◆ WORK REQUEST ◆
Search the records for the word "collisions". Copy every line where it appears.

- - - -

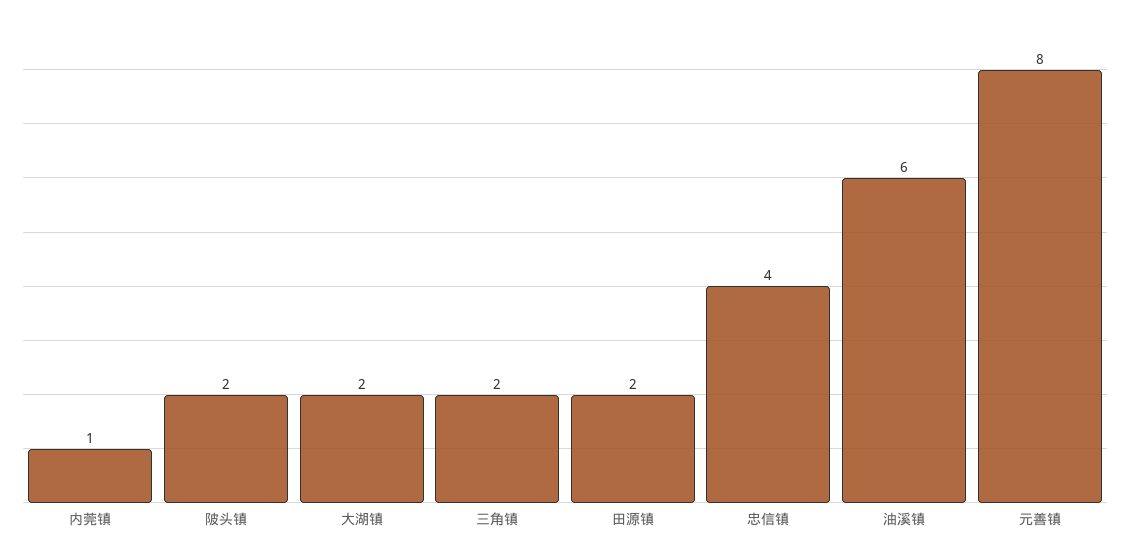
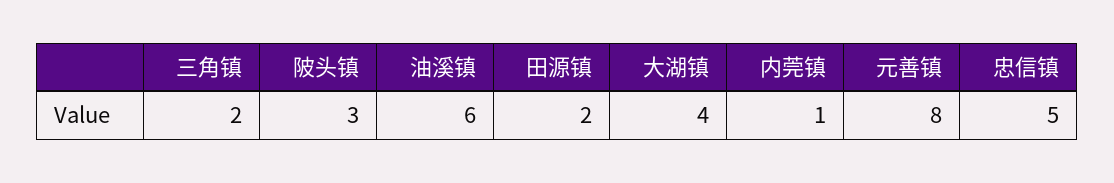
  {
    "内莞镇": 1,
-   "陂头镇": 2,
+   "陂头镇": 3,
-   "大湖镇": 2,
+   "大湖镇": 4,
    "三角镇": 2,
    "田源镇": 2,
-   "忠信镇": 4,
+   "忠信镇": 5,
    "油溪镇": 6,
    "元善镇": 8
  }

- - - -

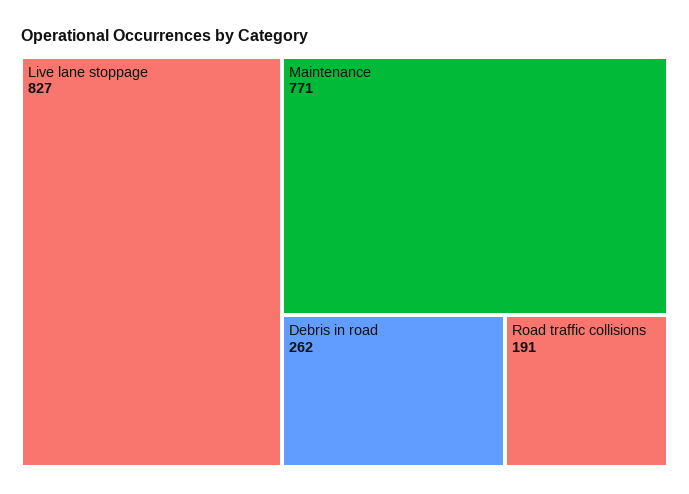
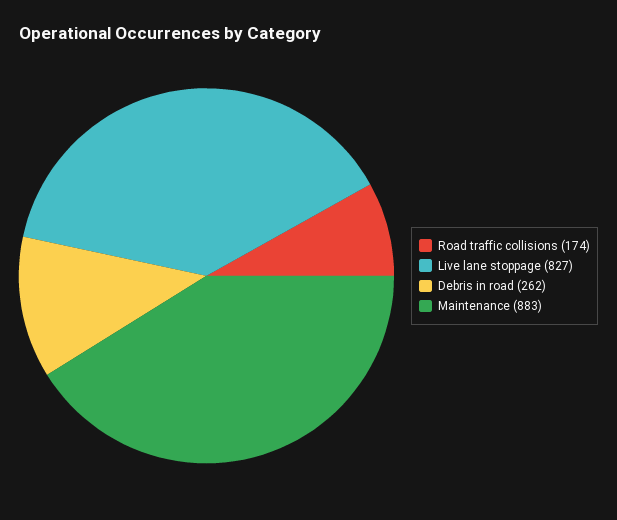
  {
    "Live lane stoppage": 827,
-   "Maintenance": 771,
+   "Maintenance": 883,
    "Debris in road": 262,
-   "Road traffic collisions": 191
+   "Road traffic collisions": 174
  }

- - - -

◆ ANSWER TO THIS EXERCISE ◆
-   "Road traffic collisions": 191
+   "Road traffic collisions": 174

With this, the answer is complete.